Les jeunes Canadiens appelés à faire rayonner la démocratie dans le monde

Le premier ministre Paul Martin a esquissé hier les contours de «Corps Canada», un programme destiné à aider les pays en crise à rebâtir leurs institutions démocratiques. Du même coup, il a annoncé son intention de travailler à la création d'un G-20 des chefs d'État.

Par l'entremise de Corps Canada, le premier ministre souhaite aider des «pays vulnérables», tels qu'Haïti ou l'Afghanistan, à «créer et gérer leurs propres institutions publiques et privées». Le nouvel organisme, dont M. Martin avait déjà fait mention dans le Discours du Trône, sera coprésidé par l'astronaute Julie Payette et l'ancien sous-ministre aux Affaires étrangères Gordon Smith.

«C'est un leurre de croire qu'une intervention militaire, si indispensable soit-elle, puisse suffire à rétablir à long terme la sécurité dans un pays. Sans institutions publiques solides [...], la stabilisation par des forces de maintien de la paix ne peut qu'être éphémère», a déclaré hier le premier ministre lors d'une conférence organisée par le Conseil des relations internationales de Montréal.

Corps Canada fera appel à des experts et des jeunes en début de carrière formés par exemple en droit ou en gestion. «Nous donnerons à de jeunes Canadiens la possibilité d'aider leurs prochains et de connaître le monde avant de se lancer dans leur vie professionnelle», a fait valoir M. Martin, qui n'a pas précisé les montants dévolus au projet.

Un G-20 des chefs d'État

Alors qu'il était ministre des Finances, Paul Martin s'était fait un ardent promoteur du G20 qui regroupe depuis 1999 les ministres des Finances des pays industrialisés et ceux de pays en émergence. Il poursuit dans la même veine en avançant l'idée d'un G20 des chefs d'État. Une proposition pour laquelle le président américain Georges W. Bush a manifesté un «intérêt sincère», lors de sa récente rencontre avec le premier ministre canadien.

Selon le premier ministre, les institutions internationales créées il y a 30 à 50 ans, «ne sont pas encore suffisamment adaptées pour relever ces nouveaux défis [posés par la mondialisation].» Ce forum permettrait aux chefs d'État, selon M. Martin, d'aborder «dans le cadre le plus informel possible», des sujets tels que le VIH/sida, la lutte contre le terrorisme ou l'accroissement des écarts entre riches et pauvres.
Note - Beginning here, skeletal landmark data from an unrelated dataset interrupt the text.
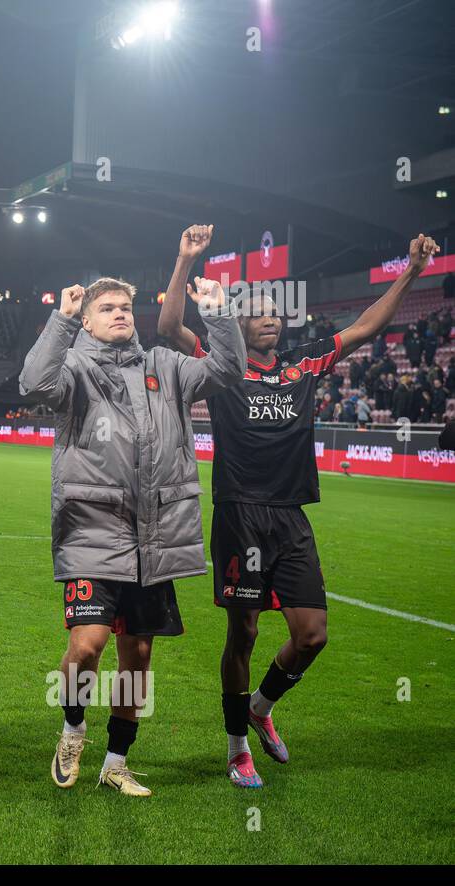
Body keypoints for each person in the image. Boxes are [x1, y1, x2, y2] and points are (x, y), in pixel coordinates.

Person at [158, 229, 439, 788]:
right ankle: (238, 747)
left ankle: (261, 708)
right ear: (237, 324)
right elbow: (167, 327)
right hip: (240, 512)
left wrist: (411, 271)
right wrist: (185, 261)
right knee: (243, 635)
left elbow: (366, 327)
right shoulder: (221, 363)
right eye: (258, 315)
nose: (270, 321)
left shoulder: (306, 363)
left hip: (291, 515)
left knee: (312, 634)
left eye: (274, 315)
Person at [21, 238, 245, 798]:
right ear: (88, 322)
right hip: (93, 529)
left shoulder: (165, 366)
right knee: (87, 646)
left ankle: (116, 761)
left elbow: (228, 370)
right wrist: (60, 322)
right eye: (107, 308)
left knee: (138, 657)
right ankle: (73, 727)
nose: (120, 313)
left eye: (125, 307)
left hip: (156, 534)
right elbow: (33, 384)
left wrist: (217, 314)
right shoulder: (72, 367)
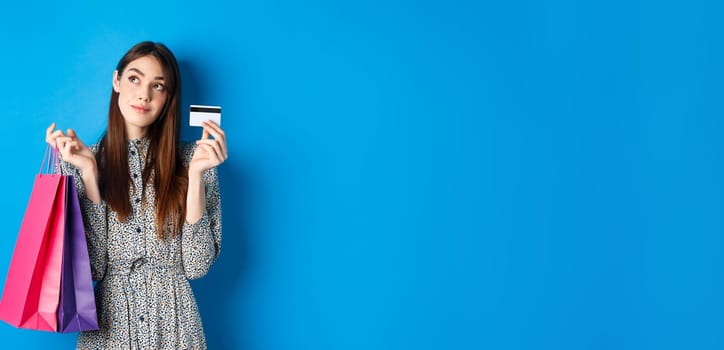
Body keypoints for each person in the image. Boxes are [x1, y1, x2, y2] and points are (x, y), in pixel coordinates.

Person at [45, 41, 226, 349]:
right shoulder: (82, 160)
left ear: (168, 98)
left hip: (175, 329)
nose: (144, 94)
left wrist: (195, 176)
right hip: (108, 330)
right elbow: (94, 269)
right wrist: (89, 174)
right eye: (134, 78)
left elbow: (196, 266)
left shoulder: (195, 161)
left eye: (158, 86)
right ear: (117, 81)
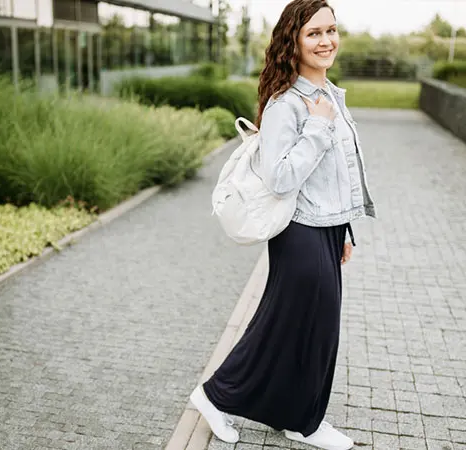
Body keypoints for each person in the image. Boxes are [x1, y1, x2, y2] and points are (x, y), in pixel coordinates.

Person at [189, 0, 376, 449]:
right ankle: (218, 397)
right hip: (299, 231)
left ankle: (294, 419)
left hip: (326, 229)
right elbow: (279, 176)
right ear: (293, 40)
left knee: (309, 328)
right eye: (314, 33)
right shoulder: (285, 105)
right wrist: (315, 130)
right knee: (290, 327)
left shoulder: (329, 95)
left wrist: (345, 229)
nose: (327, 40)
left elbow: (339, 174)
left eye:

Réagissant au discours de premier ministre, la porte-parole du Bloc québécois sur les questions internationales a déploré le mutisme du premier ministre sur le sujet à la Chambre des communes: «On aimerait bien qu'il parle à Ottawa parfois de la politique étrangère et qu'il réponde aux questions», a déclaré Francine Lalonde. Le Bloc craint que le G20 des chefs d'État ne soit «une façon de passer à côté des Nations unies et du multilatéralisme qui repose sur le droit».

100 millions pour lutter contre le sida

Le premier ministre a aussi profité de son discours pour annoncer l'investissement de 100 millions dans un programme de l'Organisation mondiale de la santé qui vise à fournir des traitements antirétroviraux à trois millions de sidéens d'ici à 2005, communément appelé «3 en 5».

«Cette contribution fait de nous le plus important donateur pour ce programme», a noté le premier ministre, mentionnant au passage l'adoption prévue cette semaine d'une loi permettant la production de médicaments contre le sida à faible coût pour l'Afrique. Cette contribution s'ajoute aux 100 millions versés depuis quatre ans au Fonds mondial de lutte contre le sida, la tuberculose et le paludisme.

«L'objectif du programme 3 en 5 est de construire la capacité des pays de recevoir l'aide qu'on leur donne par l'entremise du fonds global», a précisé la ministre responsable de la Coopération internationale, Aileen Carroll.